Some of the answers:

Hank Greely, Deane F. and Kate Edelman Johnson Professor of Law, Stanford Law School: “Research use of collective data, everything from consent to incidental findings.”

Dr. Erik Parens, Senior Research Scholar at The Hastings Center: How to handle an avalanche of information “that would help rather than harm people.”

Dr. James P. Evans, Clinical Professor and Bryson Distinguished Professor of Genetics and Medicine at the University of North Carolina School of Medicine: “Forensic issues. I think the questions regarding forensics, including the newer use of searching databases for cold hits, are exceptionally timely. Your input would be influential.”

Dr. Martha Farah, Walter H. Annenberg Professor in Natural Sciences at the University of Pennsylvania: “Attention to the pipeline through which new neuro-imaging applications are developed. Who is taking on the cost of doing it? Who is doing the research? How is that pipeline influenced by who owns and develops the technology, and how does that shape or distort what gets produced and what gets used?”

Dr. Adina Roskies, Associate Professor in the Department of Philosophy at Dartmouth College: “I’m in line with Martha. Also, better means of interpreting the data.”

Dr. Stephen Morse, Ferdinand Wakeman Hubbell Professor of Law at the University of Pennsylvania Law School & School of Medicine: “Mine is vaguer, more foundational: How the new neuroscience will undermine the notion of what it is to be a human being.”

Susan Wolf, McKnight Presidential Professor of Law, Medicine & Public Policy at the University of Minnesota: “You’re not the Institute of Medicine, you’re not the National Academy of Sciences, what you do is public bioethics. One of the biggest issues is the question of the management of information.
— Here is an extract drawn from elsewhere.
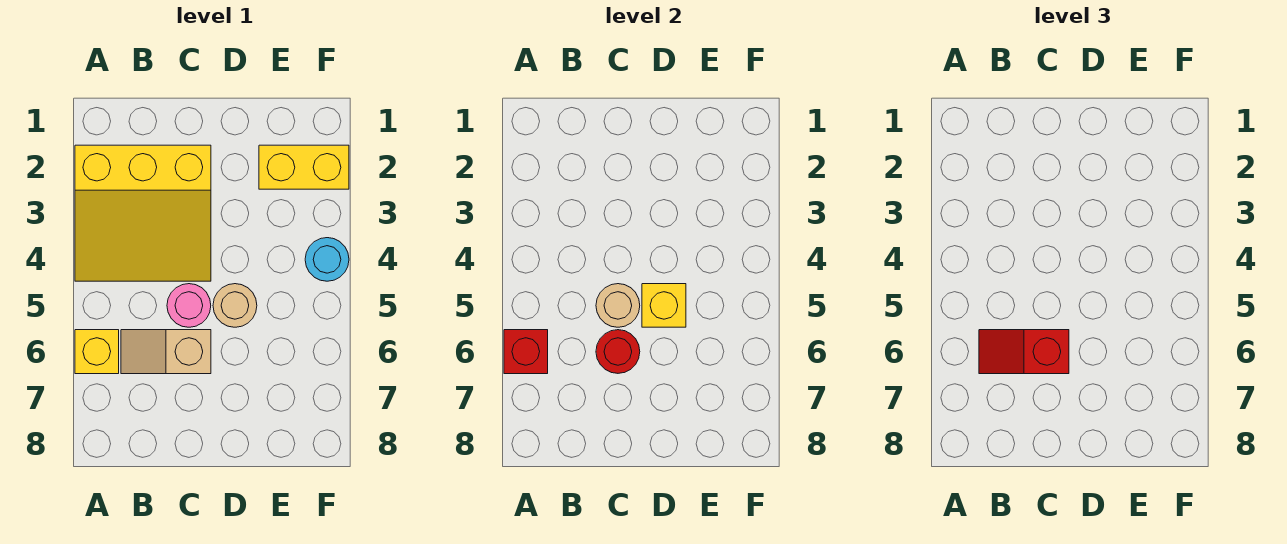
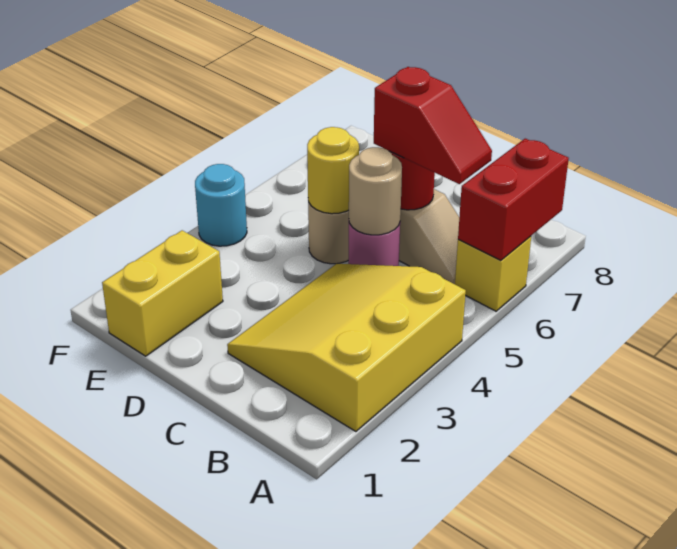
yellow 3x3 slope [75,145,211,281] -> yellow 3x3 slope turned to [227,264,466,431]
red 1x1 brick [504,330,548,374] -> red 1x2 brick [458,139,569,260]
yellow 1x1 brick [642,284,686,327] -> yellow 1x1 round brick [307,127,359,214]
yellow 1x2 brick [259,145,349,189] -> yellow 1x2 brick turned to [102,230,223,356]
It’s going to be a total renegotiation of the line between research and clinical care.”

Dr. Ellen Wright Clayton, Director of the Center for Biomedical Ethics and Society at Vanderbilt University: “I also am concerned about management of data, but in a different way. In a clinical context, we are not going to be able to control access to data.”

The panel will reconvene on Tuesday morning. It has yet to decide whether to take up an inquiry on the ethics of genetic testing and neuro-imaging. Its focus on Tuesday will be a separate issue: the protection of human subjects in clinical trials overseas.